Exchanges: More strategic jostling in US equity

Brokers are looking to counterbalance the effects of exchange consolidation

The market is rife with speculation that Merrill Lynch and Citadel, a large US hedge fund, each plan to buy a 10% stake in the Philadelphia Stock Exchange.

The move is the second recent significant development in the US equity market since the New York Stock Exchange announced its merger with electronic rival Archipelago and Nasdaq its merger with I-Net, a leading ECN.

Shortly after those announcements, Knight Trading Group bought Attain, a small ECN, in a strategic move that competitors and industry analysts believe could help the broker exploit new market data revenue opportunities that arise out of the recently approved Reg NMS and give it a pivotal role in any backlash from the reduced competition among US exchanges.

Merrill's move could be aimed at something similar.

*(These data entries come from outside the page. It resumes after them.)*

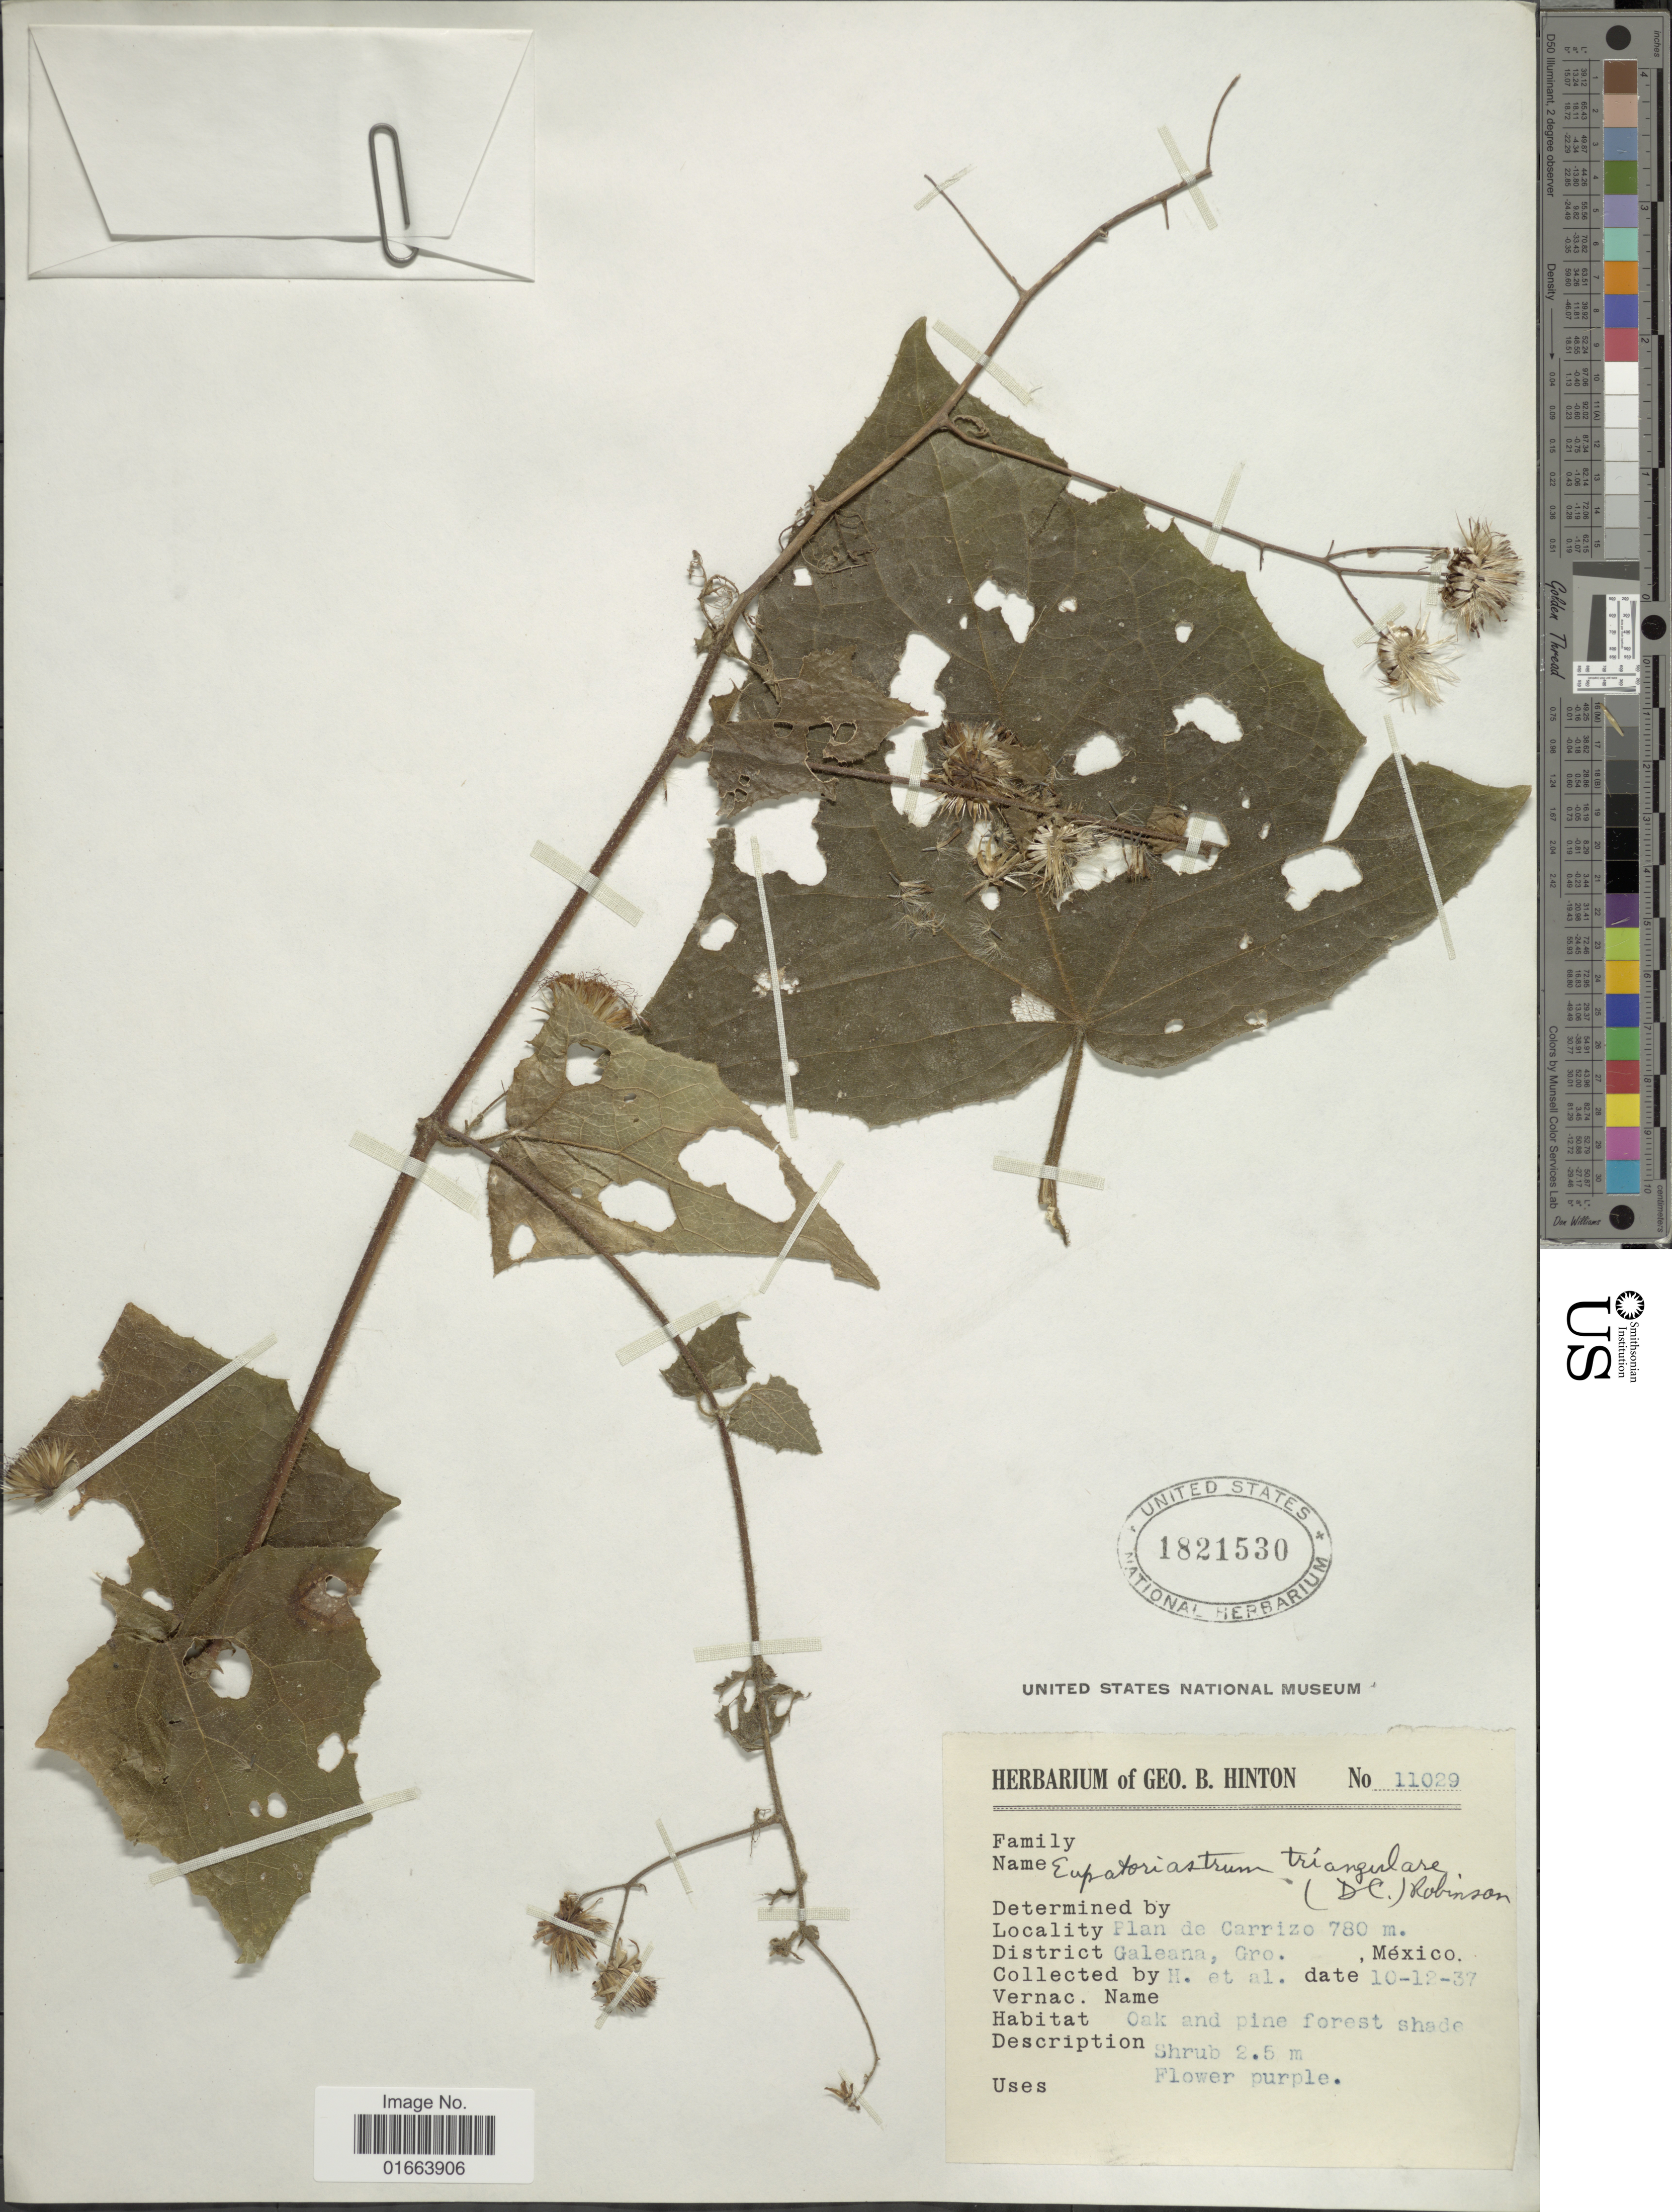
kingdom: Plantae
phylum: Tracheophyta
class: Magnoliopsida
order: Asterales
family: Asteraceae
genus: Eupatoriastrum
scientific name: Eupatoriastrum triangulare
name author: (DC.) B.L. Rob.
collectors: G. B. Hinton & et al.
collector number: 11029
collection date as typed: Transcribed d/m/y: 12/10/37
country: Mexico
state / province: Guerrero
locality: Plan de Carrizo. District Galeana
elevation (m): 780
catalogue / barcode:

"As exchanges move toward new governance structures, there is the potential for bifurcation of interests between users and shareholders," says Samir Misra, a director at Mercer Oliver Wyman. "Users may fear a reduction in competition as a result of the recent consolidation. By buying a stake in an exchange, brokers get the chance to influence the future direction of exchange innovation and competition, while also positioning themselves to capture some upside from subsequent appreciation in value of the exchange."